*ABOUT THIS EXERCISE*
In the data below, find each line carrying the string "count" and copy it out.

*DATA FOR PROCESSING*
============

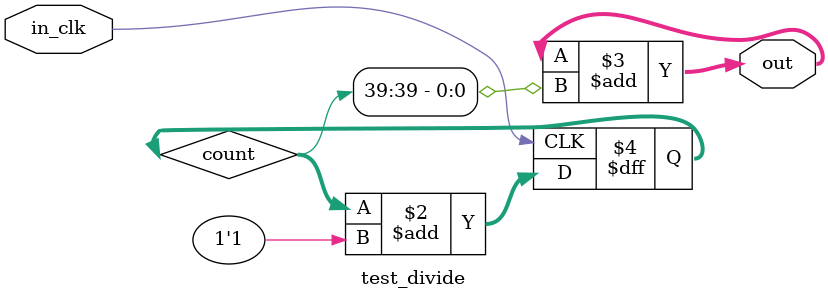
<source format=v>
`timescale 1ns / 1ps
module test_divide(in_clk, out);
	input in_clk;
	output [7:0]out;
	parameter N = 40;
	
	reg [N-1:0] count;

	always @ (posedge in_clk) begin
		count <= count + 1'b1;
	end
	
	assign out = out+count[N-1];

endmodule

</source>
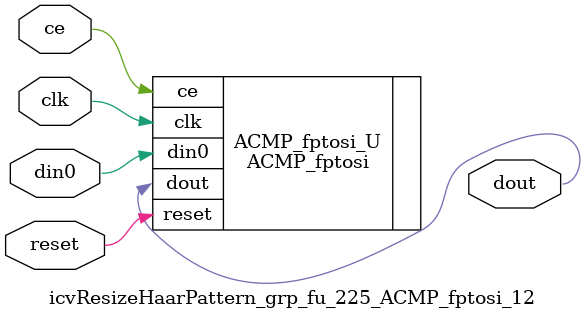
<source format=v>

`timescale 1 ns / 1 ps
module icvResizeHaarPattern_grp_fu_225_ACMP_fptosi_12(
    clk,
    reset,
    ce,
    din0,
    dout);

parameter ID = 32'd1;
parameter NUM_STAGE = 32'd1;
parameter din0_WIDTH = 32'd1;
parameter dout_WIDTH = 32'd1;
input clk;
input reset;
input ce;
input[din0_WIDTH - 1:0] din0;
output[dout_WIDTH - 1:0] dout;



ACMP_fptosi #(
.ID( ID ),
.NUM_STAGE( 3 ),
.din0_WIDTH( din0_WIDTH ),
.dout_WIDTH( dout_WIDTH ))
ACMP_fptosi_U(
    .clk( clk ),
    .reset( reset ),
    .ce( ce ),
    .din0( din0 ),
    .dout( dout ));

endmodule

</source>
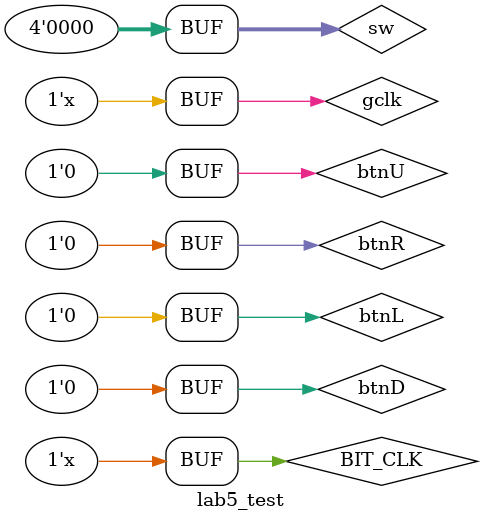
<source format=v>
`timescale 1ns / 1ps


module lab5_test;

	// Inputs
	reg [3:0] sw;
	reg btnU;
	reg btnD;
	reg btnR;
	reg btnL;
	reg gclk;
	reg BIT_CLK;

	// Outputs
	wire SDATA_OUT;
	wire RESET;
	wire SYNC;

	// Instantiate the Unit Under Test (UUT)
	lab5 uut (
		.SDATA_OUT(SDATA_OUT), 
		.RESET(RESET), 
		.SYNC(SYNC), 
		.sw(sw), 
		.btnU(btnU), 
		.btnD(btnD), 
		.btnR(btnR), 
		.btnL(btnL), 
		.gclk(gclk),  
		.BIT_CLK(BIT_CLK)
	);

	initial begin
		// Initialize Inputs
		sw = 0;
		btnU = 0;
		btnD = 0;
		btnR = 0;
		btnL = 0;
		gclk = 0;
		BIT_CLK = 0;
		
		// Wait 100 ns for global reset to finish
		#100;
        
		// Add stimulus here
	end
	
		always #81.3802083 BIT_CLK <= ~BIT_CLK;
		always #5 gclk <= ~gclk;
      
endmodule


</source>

============

*REPLY*
	reg [N-1:0] count;
		count <= count + 1'b1;
	assign out = out+count[N-1];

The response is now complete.